** DATA TO USE follows **

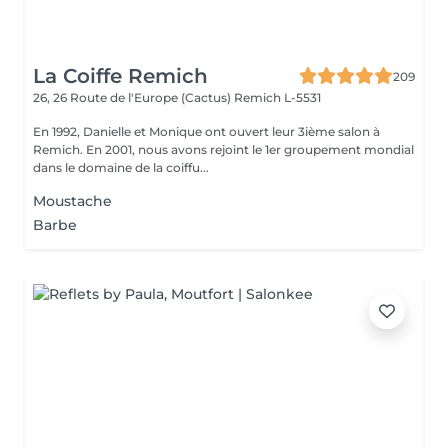
La Coiffe Remich
209
26, 26 Route de l'Europe (Cactus)
Remich L-5531
En 1992, Danielle et Monique ont ouvert leur 3ième salon à
Remich. En 2001, nous avons rejoint le 1er groupement mondial
dans le domaine de la coiffu...
Moustache
Barbe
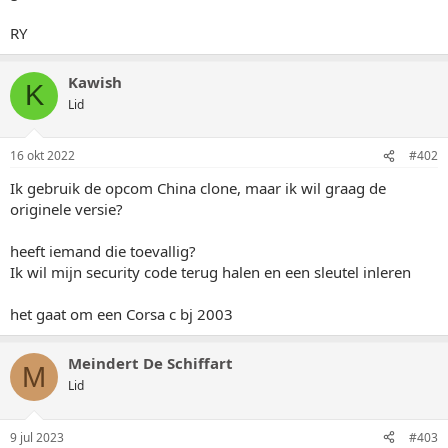
RY
Kawish
K
Lid
16 okt 2022
#402
Ik gebruik de opcom China clone, maar ik wil graag de
originele versie?
heeft iemand die toevallig?
Ik wil mijn security code terug halen en een sleutel inleren
het gaat om een Corsa c bj 2003
Meindert De Schiffart
M
Lid
9 jul 2023
#403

** End of DATA TO USE **

● **INSTRUCTIONS FOR THE TASK**
Only the lines from the one containing "dans le domaine de la coiffu..." through the end of the records are wanted, set down exactly and without their pictures.

● **ANSWER TO THE EXERCISE**
dans le domaine de la coiffu...
Moustache
Barbe
RY
Kawish
K
Lid
16 okt 2022
#402
Ik gebruik de opcom China clone, maar ik wil graag de
originele versie?
heeft iemand die toevallig?
Ik wil mijn security code terug halen en een sleutel inleren
het gaat om een Corsa c bj 2003
Meindert De Schiffart
M
Lid
9 jul 2023
#403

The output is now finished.